> [Activity]: Rewrite all of the records that follow, changing each occurrence of "series" to "data series" and leaving everything else unchanged.

== Segment start ==

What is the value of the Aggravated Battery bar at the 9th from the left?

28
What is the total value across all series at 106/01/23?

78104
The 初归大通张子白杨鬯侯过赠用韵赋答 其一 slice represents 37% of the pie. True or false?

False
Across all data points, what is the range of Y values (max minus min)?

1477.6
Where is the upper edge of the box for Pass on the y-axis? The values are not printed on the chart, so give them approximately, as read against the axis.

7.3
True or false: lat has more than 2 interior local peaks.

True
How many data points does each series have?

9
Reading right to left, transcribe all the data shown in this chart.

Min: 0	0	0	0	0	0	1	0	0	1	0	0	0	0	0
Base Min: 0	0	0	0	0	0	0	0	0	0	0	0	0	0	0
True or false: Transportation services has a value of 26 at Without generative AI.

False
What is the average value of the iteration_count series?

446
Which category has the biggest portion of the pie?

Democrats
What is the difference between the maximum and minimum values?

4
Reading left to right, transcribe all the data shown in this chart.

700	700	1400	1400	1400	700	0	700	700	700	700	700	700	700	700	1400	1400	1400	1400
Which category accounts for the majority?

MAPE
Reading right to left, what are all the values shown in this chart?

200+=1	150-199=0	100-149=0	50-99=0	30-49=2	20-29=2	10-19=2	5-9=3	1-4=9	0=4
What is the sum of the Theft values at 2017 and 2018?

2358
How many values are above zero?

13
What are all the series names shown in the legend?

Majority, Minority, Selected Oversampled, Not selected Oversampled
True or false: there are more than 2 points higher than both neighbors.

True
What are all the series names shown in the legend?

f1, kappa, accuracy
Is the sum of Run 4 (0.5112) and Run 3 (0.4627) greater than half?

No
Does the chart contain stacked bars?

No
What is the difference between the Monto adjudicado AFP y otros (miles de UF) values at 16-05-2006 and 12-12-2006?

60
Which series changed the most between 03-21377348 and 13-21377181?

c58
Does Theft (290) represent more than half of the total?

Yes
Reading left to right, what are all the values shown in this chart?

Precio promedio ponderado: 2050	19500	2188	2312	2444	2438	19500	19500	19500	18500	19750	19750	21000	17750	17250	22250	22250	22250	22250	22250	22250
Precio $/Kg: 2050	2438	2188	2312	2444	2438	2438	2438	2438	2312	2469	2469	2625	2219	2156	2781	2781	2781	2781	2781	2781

== Segment end ==

> [Answer to the exercise]:
What is the value of the Aggravated Battery bar at the 9th from the left?

28
What is the total value across all data series at 106/01/23?

78104
The 初归大通张子白杨鬯侯过赠用韵赋答 其一 slice represents 37% of the pie. True or false?

False
Across all data points, what is the range of Y values (max minus min)?

1477.6
Where is the upper edge of the box for Pass on the y-axis? The values are not printed on the chart, so give them approximately, as read against the axis.

7.3
True or false: lat has more than 2 interior local peaks.

True
How many data points does each data series have?

9
Reading right to left, transcribe all the data shown in this chart.

Min: 0	0	0	0	0	0	1	0	0	1	0	0	0	0	0
Base Min: 0	0	0	0	0	0	0	0	0	0	0	0	0	0	0
True or false: Transportation services has a value of 26 at Without generative AI.

False
What is the average value of the iteration_count data series?

446
Which category has the biggest portion of the pie?

Democrats
What is the difference between the maximum and minimum values?

4
Reading left to right, transcribe all the data shown in this chart.

700	700	1400	1400	1400	700	0	700	700	700	700	700	700	700	700	1400	1400	1400	1400
Which category accounts for the majority?

MAPE
Reading right to left, what are all the values shown in this chart?

200+=1	150-199=0	100-149=0	50-99=0	30-49=2	20-29=2	10-19=2	5-9=3	1-4=9	0=4
What is the sum of the Theft values at 2017 and 2018?

2358
How many values are above zero?

13
What are all the data series names shown in the legend?

Majority, Minority, Selected Oversampled, Not selected Oversampled
True or false: there are more than 2 points higher than both neighbors.

True
What are all the data series names shown in the legend?

f1, kappa, accuracy
Is the sum of Run 4 (0.5112) and Run 3 (0.4627) greater than half?

No
Does the chart contain stacked bars?

No
What is the difference between the Monto adjudicado AFP y otros (miles de UF) values at 16-05-2006 and 12-12-2006?

60
Which data series changed the most between 03-21377348 and 13-21377181?

c58
Does Theft (290) represent more than half of the total?

Yes
Reading left to right, what are all the values shown in this chart?

Precio promedio ponderado: 2050	19500	2188	2312	2444	2438	19500	19500	19500	18500	19750	19750	21000	17750	17250	22250	22250	22250	22250	22250	22250
Precio $/Kg: 2050	2438	2188	2312	2444	2438	2438	2438	2438	2312	2469	2469	2625	2219	2156	2781	2781	2781	2781	2781	2781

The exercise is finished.